Judith Bronstein elected to the American Academy of Arts and Sciences

The American Academy of Arts and Sciences announced today the election of their newest 250 members, including Judith Bronstein, a University of Arizona Distinguished Professor in the Department of Ecology and Evolutionary Biology and a BIO5 Institute member.

The academy was founded in 1780 to help the young nation face challenges through shared purpose, knowledge and ideas. Academy members include those who discover and advance knowledge and those who apply knowledge to the problems of society. More than 14,500 members have been elected since the academy's founding.

Judith Bronstein

Judith Bronstein

"This recognition came out of the blue, and that's the best kind," Bronstein said. "When I look at the list of people in ecology and evolution in the academy, I see so many people I admire and so many old friends. Now, they're all emailing me and saying wonderful things. It's nice to see that my work all these years has made a difference."

Bronstein was one of the first ecologists to focus on mutually beneficial cooperation between species, called mutualism, and what the various instances of mutualism have in common. As a young faculty member in the early 1990s, she was already the world's foremost expert in the field. Over the years, she has prioritized fostering the careers of younger scientists through mentorship and collaboration. She teaches undergraduate and graduate courses and is currently working on a monograph on mutualism to summarize all that has been gleaned from the field in the decades since her work began.

Bronstein was a teenager when Earth Day was first celebrated on April 22, 1970. The event inspired her to make a difference. Later, at Brown University, she took classes in environmental policy and science and found a passion for the world of academia.

She earned her doctoral degree in ecology and evolutionary biology in 1986 from the University of Michigan. She joined the UArizona faculty in 1989 and was recognized as a University Distinguished Professor in 2012. In 2016, she was elected a Fellow of the Ecological Society of America, and in 2023, she earned the Distinguished Achievement in the Conceptual Unification of the Biological Sciences award from the American Society of Naturalists, a recognition of which she is particularly proud.

"Judith Bronstein exemplifies the type of scholar and educator dedicated to the goals of the American Academy of Arts and Sciences," said Elliott Cheu, interim senior vice president for research and innovation. "While her work in the area ecology and mutualism is world-famous, her impact on our local community and passion for supporting our local educational system is truly amazing.
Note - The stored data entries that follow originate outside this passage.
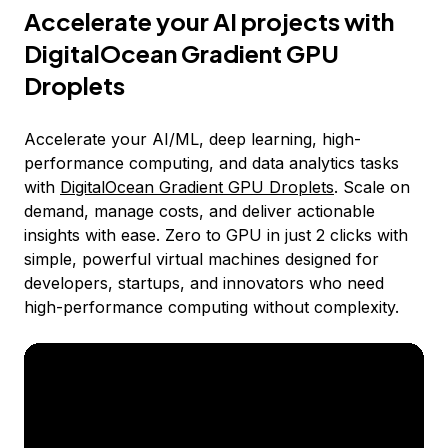
Accelerate your AI projects with
DigitalOcean Gradient GPU
Droplets
Accelerate your AI/ML, deep learning, high-
performance computing, and data analytics tasks
with
DigitalOcean Gradient GPU Droplets
. Scale on
demand, manage costs, and deliver actionable
insights with ease. Zero to GPU in just 2 clicks with
simple, powerful virtual machines designed for
developers, startups, and innovators who need
high-performance computing without complexity.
We are lucky to have such a distinguished faculty member at the University of Arizona."

"I am thrilled for professor Bronstein, and for our department, college and university," said Michael Worobey, head of the Department of Ecology and Evolutionary Biology in the College of Science. "I have had the pleasure of working alongside Judie (Bronstein) in ecology and evolutionary biology for more than 20 years, and she is utterly deserving of this – one of the highest honors bestowed on scientists in the United States. Judie (Bronstein) is a triple threat; Her teaching, service and research impacts are profound. She does world-class research and scholarship, then works tirelessly to communicate it to others and train new generations of scientists. She is a national treasure, and she embodies exactly what makes universities and academia indispensable institutions, which matter now more than ever."

The American Academy of Arts and Sciences has elected innovative thinkers from each generation, including Benjamin Franklin and Alexander Hamilton in the 18th century; Ralph Waldo Emerson and Maria Mitchell in the 19th; and Robert Frost, Martha Graham, Margaret Mead, Milton Friedman and Martin Luther King Jr. in the 20th. The current membership includes more than 250 Nobel and Pulitzer Prize winners.

"We honor these artists, scholars, scientists and leaders in the public, nonprofit and private sectors for their accomplishments and for the curiosity, creativity and courage required to reach new heights," said David Oxtoby, president of the academy. "We invite these exceptional individuals to join in the academy's work to address serious challenges and advance the common good."

Bronstein joins many other UArizona faculty elected to the academy, including Roger AngelNoam ChomskyJohn HildebrandRenu Malhotra, George Rieke and Marcia Rieke

Induction ceremonies for new members will take place in Cambridge, Massachusetts, in September.